▸ **What is expected**
The reply to the records below should contain exactly the lines from the line with "Figure 6. Mechanism" through the line with "Table 3. The", and nothing besides.

☆ ☆ ☆

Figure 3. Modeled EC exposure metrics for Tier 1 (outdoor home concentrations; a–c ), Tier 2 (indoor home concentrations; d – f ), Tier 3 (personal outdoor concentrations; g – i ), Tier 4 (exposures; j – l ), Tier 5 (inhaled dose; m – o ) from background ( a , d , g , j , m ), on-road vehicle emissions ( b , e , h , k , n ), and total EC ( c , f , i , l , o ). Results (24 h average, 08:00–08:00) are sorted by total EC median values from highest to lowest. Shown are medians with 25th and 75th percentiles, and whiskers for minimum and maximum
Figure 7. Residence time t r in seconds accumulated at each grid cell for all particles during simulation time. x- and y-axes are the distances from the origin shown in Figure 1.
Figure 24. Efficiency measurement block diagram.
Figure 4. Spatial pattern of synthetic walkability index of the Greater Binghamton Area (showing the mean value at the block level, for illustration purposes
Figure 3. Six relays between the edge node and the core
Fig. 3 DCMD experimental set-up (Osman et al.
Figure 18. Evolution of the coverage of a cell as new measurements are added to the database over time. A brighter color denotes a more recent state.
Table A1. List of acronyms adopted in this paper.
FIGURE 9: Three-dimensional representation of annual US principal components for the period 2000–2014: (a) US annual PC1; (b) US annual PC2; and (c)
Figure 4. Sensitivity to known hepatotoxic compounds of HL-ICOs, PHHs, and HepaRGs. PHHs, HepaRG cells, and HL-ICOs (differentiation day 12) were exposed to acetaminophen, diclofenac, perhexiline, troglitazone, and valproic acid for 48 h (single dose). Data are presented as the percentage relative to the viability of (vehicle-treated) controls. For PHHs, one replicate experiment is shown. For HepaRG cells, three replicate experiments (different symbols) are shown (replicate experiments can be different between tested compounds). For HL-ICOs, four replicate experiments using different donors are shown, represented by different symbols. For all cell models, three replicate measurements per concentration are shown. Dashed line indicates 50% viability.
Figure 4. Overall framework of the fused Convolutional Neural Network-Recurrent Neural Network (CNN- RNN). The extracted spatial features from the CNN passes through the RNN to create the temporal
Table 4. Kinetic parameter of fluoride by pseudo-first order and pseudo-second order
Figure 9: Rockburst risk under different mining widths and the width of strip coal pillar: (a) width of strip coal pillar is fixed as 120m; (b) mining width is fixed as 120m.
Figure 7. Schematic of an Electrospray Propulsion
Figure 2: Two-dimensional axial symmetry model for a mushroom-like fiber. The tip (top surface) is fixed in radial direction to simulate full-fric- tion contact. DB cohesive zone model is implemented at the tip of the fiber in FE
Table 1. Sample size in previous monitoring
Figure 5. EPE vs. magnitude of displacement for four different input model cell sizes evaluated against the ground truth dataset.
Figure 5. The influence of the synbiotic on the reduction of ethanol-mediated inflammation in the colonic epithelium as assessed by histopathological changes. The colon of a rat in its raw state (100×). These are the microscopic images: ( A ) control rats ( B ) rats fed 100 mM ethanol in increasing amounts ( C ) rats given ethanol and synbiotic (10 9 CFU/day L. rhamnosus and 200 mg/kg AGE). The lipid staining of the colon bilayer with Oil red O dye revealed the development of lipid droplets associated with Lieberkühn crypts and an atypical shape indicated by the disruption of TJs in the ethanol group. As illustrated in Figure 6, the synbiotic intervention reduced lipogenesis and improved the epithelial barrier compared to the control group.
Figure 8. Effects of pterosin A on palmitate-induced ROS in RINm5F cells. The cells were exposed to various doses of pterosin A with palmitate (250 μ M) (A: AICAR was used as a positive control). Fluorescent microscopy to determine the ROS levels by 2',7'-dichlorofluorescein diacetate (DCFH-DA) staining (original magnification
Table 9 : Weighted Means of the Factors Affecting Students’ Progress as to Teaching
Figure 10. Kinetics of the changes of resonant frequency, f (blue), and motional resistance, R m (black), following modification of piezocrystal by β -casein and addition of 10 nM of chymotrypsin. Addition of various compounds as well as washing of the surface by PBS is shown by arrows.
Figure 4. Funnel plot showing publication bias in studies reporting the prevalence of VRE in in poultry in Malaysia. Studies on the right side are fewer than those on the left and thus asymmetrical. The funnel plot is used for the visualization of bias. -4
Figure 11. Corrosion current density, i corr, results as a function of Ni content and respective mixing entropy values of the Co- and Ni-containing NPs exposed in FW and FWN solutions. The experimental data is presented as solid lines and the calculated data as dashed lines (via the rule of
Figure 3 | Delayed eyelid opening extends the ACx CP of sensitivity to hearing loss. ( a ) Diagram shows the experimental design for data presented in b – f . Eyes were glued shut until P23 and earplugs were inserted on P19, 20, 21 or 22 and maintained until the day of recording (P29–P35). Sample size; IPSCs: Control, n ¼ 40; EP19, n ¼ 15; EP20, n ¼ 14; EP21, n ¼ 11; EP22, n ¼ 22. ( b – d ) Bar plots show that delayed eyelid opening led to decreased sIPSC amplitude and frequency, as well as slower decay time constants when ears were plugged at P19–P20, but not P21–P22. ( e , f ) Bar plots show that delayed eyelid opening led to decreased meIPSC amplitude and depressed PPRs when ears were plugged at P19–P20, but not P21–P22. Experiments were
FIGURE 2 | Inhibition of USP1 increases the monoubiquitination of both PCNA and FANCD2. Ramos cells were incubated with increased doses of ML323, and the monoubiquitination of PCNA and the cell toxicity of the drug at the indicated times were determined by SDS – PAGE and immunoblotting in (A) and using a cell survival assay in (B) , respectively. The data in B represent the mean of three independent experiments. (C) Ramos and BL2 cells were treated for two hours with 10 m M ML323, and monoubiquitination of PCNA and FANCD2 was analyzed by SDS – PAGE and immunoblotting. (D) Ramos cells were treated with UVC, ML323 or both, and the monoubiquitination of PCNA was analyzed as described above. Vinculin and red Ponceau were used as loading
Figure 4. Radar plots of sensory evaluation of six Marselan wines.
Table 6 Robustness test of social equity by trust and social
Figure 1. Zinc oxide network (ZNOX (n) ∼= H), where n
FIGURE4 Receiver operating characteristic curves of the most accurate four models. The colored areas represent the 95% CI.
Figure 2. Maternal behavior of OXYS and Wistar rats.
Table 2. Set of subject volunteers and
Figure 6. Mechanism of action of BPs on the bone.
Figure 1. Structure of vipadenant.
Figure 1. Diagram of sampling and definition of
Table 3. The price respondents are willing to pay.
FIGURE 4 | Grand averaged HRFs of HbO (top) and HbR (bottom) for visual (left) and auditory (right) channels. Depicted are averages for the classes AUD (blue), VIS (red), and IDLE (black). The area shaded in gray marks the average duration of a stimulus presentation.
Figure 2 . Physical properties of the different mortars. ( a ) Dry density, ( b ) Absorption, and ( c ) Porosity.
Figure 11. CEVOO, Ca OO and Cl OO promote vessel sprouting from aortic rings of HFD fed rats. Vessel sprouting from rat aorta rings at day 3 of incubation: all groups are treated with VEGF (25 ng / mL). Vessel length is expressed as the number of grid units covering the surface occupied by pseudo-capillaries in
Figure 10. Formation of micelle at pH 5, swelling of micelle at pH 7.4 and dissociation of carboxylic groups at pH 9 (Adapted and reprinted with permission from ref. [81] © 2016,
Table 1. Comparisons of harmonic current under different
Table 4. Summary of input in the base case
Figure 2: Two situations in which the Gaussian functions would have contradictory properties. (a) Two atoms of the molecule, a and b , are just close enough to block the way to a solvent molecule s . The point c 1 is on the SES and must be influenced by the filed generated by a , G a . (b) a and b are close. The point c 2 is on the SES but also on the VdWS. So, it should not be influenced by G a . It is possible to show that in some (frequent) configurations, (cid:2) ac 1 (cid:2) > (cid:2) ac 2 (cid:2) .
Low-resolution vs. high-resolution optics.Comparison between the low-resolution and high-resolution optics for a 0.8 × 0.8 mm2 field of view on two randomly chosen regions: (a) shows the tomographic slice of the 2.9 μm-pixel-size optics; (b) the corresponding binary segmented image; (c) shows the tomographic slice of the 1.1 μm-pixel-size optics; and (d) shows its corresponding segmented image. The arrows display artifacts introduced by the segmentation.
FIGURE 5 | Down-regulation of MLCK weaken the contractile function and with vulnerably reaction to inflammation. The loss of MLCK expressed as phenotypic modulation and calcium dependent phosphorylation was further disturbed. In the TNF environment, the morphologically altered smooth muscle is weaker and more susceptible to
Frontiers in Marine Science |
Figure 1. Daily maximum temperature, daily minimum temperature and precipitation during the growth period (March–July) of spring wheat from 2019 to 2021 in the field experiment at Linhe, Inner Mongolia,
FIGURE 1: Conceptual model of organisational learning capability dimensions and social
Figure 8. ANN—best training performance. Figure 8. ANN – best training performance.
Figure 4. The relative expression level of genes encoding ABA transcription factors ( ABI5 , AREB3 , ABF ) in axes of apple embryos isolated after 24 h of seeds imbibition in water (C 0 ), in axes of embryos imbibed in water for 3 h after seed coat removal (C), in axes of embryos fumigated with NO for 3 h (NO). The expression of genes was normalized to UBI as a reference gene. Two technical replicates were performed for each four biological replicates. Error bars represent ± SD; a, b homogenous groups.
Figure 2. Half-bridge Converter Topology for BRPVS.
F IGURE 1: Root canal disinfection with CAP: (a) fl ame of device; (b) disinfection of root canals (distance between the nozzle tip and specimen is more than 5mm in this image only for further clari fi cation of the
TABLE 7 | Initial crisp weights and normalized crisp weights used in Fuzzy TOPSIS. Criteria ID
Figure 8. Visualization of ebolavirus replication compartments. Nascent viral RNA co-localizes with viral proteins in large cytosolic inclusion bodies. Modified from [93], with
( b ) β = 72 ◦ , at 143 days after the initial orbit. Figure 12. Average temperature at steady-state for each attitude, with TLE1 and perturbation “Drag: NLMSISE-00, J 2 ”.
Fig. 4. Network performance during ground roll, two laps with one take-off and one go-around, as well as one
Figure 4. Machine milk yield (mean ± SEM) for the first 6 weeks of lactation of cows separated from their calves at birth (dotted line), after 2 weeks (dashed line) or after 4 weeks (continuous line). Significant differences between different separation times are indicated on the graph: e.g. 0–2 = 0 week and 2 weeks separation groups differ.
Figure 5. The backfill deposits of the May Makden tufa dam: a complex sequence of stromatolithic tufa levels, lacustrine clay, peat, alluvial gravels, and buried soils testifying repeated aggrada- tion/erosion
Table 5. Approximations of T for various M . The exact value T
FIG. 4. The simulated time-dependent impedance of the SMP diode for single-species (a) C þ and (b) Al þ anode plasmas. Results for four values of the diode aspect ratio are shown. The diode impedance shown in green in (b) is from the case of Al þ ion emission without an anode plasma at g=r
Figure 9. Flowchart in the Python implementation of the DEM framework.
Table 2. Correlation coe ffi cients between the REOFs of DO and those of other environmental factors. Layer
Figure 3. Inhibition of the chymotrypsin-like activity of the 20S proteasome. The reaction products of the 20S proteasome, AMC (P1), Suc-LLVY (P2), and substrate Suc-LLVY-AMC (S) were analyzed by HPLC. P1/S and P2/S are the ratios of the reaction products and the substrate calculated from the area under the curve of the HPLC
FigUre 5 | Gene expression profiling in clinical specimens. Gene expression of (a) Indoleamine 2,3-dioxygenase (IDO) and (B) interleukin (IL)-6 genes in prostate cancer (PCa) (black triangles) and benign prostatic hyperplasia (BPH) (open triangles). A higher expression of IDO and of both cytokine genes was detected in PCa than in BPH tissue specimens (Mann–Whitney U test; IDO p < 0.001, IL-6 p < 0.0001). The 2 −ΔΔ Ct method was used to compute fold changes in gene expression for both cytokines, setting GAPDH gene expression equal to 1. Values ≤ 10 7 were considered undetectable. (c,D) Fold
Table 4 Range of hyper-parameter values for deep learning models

☆ ☆ ☆

▸ **Result below**
Figure 6. Mechanism of action of BPs on the bone.
Figure 1. Structure of vipadenant.
Figure 1. Diagram of sampling and definition of
Table 3. The price respondents are willing to pay.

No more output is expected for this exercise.